A mamãe do Lucas, precisa correr, mas correr muito atrás dele. Precisa jogar o menino pra cima, fazer cosquinha, ter voz ativa, estar perto para compensar a falta de medo do menino, cobrar para que almoce tudo e não apenas a carne e, cinco minutos depois, controlar para que ele não coma todas as frutas da casa num dia só. Essa mãe se surpreendeu com um desfralde total na primeira tentativa, com a leitura aos 2 anos, com o gosto por fazer tarefas, pela habilidade com pintura e música. O Lucas é movimento e, ao mesmo tempo, me ensina sobre paz.
Já a mamãe da Beatriz precisa providenciar refeições fartas de arroz e feijão. Assiste desenhos para contextualizar o que ela fala, brinca de casinha, dança junto, empurra o balanço infinitamente, fala baixinho, aprendeu a cantar, inventa historinha, dá beijinho no machucado e na hora de dormir. Distribui abraços e colo com fartura, é mais compreensiva e paciente com as birras e as dificuldades da filha, que vai da gargalhada ao choro estridente em cinco segundos. Essa mãe brinca de esconder no armário e sempre tem molho shoyu na geladeira. Desfraldou o xixi diurno da menina e não tem pressa do resto. A menina gosta de 3 vestidos, os quais revezamos incessantemente. Além da filha, sempre carrega o coelhinho azul e uma fraldinha, porque Bibia tem seus objetos de apego. Ela é uma força da natureza, é alegria genuína e me ensina sobre amor puro e caos.
Meu nome é Isabela, eu tenho 37 anos e sou mãe solo.
Mês passado, recebi uma oferta de emprego que casava perfeitamente com meu currículo. O salário era ótimo, e incluíam vários benefícios. Uma empresa consolidada, que prevê plano de carreira. Perguntei sobre a carga horária, me responderam: 40h semanais em regime presencial. Perguntei se poderia ser parcialmente à distância, porque 40h de forma presencial é impossível na minha realidade de mãe solo. A resposta: trabalho à distância não é a cultura da empresa.

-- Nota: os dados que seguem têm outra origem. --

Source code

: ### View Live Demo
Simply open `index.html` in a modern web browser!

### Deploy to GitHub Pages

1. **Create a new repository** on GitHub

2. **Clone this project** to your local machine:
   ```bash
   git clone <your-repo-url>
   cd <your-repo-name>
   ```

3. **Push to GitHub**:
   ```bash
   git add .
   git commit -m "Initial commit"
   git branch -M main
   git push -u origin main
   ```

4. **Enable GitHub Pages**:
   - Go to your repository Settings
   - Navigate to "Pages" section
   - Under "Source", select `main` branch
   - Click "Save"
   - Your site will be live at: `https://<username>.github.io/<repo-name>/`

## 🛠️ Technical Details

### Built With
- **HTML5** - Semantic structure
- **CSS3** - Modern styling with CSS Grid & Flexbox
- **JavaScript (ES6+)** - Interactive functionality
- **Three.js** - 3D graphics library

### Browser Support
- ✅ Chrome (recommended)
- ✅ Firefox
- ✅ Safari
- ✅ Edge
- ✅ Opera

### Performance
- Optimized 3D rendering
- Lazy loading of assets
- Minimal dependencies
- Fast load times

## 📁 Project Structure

Mães que precisam sustentar a família não cabem em lugar nenhum. Não somos prioridade, não somos a cultura de nenhuma sociedade. E ainda assim, somos a maioria esmagadora de mães. Poucas são as mães solo que possuem rede de apoio. Nossa comunidade não consegue nos acolher e o sentimento que fica é a falta de proteção e insegurança. Quem cuida das mães?

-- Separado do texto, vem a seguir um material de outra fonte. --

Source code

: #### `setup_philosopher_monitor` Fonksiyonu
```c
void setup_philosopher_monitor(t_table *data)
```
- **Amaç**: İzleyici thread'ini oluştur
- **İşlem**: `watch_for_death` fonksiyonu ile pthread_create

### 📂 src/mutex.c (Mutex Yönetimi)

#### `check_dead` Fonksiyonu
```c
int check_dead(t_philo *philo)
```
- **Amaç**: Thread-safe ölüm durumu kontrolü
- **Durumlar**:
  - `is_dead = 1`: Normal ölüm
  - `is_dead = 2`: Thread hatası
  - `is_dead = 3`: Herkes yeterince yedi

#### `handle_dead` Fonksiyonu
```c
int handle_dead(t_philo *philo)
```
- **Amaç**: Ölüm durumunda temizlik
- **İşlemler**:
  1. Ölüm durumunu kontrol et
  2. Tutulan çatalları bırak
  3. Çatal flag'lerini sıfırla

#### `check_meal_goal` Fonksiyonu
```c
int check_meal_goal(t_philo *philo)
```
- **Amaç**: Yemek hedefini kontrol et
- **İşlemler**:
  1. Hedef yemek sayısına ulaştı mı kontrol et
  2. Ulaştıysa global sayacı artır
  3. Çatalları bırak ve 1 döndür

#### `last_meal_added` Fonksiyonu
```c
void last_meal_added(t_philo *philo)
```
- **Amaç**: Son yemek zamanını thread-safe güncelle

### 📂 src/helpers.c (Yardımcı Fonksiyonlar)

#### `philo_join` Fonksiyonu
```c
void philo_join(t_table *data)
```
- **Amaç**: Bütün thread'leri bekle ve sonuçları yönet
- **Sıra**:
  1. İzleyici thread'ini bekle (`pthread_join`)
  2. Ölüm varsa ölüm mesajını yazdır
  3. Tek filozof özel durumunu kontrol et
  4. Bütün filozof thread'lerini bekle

Meu nome é Isabela, eu tenho 37 anos e sou mãe atípica.
O Lucas e a Beatriz tiveram um desenvolvimento atípico que, até os dois anos, se confundiu muito com a prematuridade, mas investigando todos os sintomas, fechamos o diagnóstico de autismo.

Estudos comprovam que a mãe atípica, (sim, dispomos de um rótulo) sofre o mesmo estresse que um soldado na linha de frente da guerra. Estatísticas mostram que mães atípicas morrem mais cedo e estão mais propensas a suicídios. Mães atípicas precisam dar conta. Precisam estudar. Precisam conseguir terapias para seus filhos, acompanhá-los, organizar as intervenções, conversar com psicólogo, assistente terapêutica, terapeuta ocupacional, fisioterapeuta, psicomotricista, fonoaudiólogo, neurologista, musicoterapeuta, professores, diretores de escola e brigar muito com o plano de saúde (quando se tem), ou com o sistema público quando somos esquecidos nas filas infinitas… muitas vezes, as mães são o elo de ligação para o tratamento caminhar. A conta não fecha. Se muitas mulheres não conseguem nem lidar com a maternidade, a forma atípica dela pode ser um grande gatilho.

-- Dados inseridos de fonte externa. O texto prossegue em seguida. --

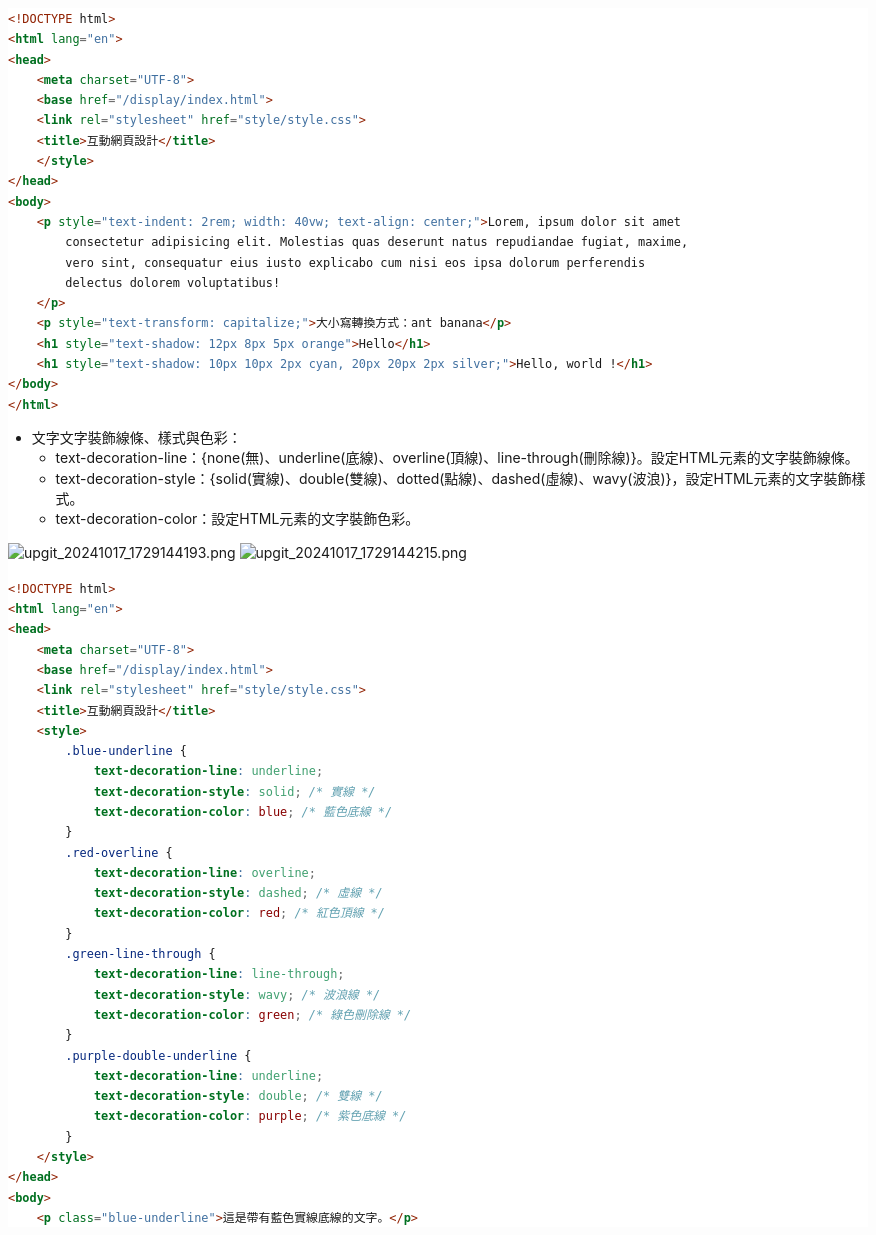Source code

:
 ```html
<!DOCTYPE html>
<html lang="en">
<head> 
    <meta charset="UTF-8">  
    <base href="/display/index.html">
    <link rel="stylesheet" href="style/style.css">
    <title>互動網頁設計</title>
    </style>
</head>
<body>
    <p style="text-indent: 2rem; width: 40vw; text-align: center;">Lorem, ipsum dolor sit amet 
        consectetur adipisicing elit. Molestias quas deserunt natus repudiandae fugiat, maxime, 
        vero sint, consequatur eius iusto explicabo cum nisi eos ipsa dolorum perferendis 
        delectus dolorem voluptatibus!
    </p>
    <p style="text-transform: capitalize;">大小寫轉換方式：ant banana</p>
    <h1 style="text-shadow: 12px 8px 5px orange">Hello</h1>
    <h1 style="text-shadow: 10px 10px 2px cyan, 20px 20px 2px silver;">Hello, world !</h1>
</body>
</html>
```

- 文字文字裝飾線條、樣式與色彩：
	- text-decoration-line：{none(無)、underline(底線)、overline(頂線)、line-through(刪除線)}。設定HTML元素的文字裝飾線條。
	- text-decoration-style：{solid(實線)、double(雙線)、dotted(點線)、dashed(虛線)、wavy(波浪)}，設定HTML元素的文字裝飾樣式。
	- text-decoration-color：設定HTML元素的文字裝飾色彩。


![upgit_20241017_1729144193.png](https://raw.githubusercontent.com/kcwc1029/obsidian-upgit-image/main/2024/10/upgit_20241017_1729144193.png)
![upgit_20241017_1729144215.png](https://raw.githubusercontent.com/kcwc1029/obsidian-upgit-image/main/2024/10/upgit_20241017_1729144215.png)
```html
<!DOCTYPE html>
<html lang="en">
<head> 
    <meta charset="UTF-8">  
    <base href="/display/index.html">
    <link rel="stylesheet" href="style/style.css">
    <title>互動網頁設計</title>
    <style>
        .blue-underline {
            text-decoration-line: underline;
            text-decoration-style: solid; /* 實線 */
            text-decoration-color: blue; /* 藍色底線 */
        }
        .red-overline {
            text-decoration-line: overline;
            text-decoration-style: dashed; /* 虛線 */
            text-decoration-color: red; /* 紅色頂線 */
        }
        .green-line-through {
            text-decoration-line: line-through;
            text-decoration-style: wavy; /* 波浪線 */
            text-decoration-color: green; /* 綠色刪除線 */
        }
        .purple-double-underline {
            text-decoration-line: underline;
            text-decoration-style: double; /* 雙線 */
            text-decoration-color: purple; /* 紫色底線 */
        }
    </style>
</head>
<body>
    <p class="blue-underline">這是帶有藍色實線底線的文字。</p>
```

Meu nome é Isabela, eu tenho 37 anos e sou…semente.
Eu ainda não me reencontrei após a maternidade. Não que eu tenha me perdido de mim, em muitas coisas eu me modifiquei profundamente e, por isso, preciso de mais tempo para me (re)conhecer. Mas sei que faço o melhor que posso para eles. No entanto, não faço o melhor que posso por mim…
A mesma montanha russa que me embrulha o estômago a cada nova fase é a que peço com toda fé, todos os dias, que não tenha fim, pois não saberia viver sem a companhia do Lucas e da Beatriz.
No fim das contas, qual o propósito de um sentimento que é tão doloroso, seja na pre
sença, seja na falta? O amor que brota da convivência entre mãe e criança tem a forma mais pura, capaz de fazer renascer a esperança e, com ela, a certeza de que nossos filhos são o melhor de nós. É o semear da vida, é deixar uma digital no mundo, nos torna imortais sementes de futuro.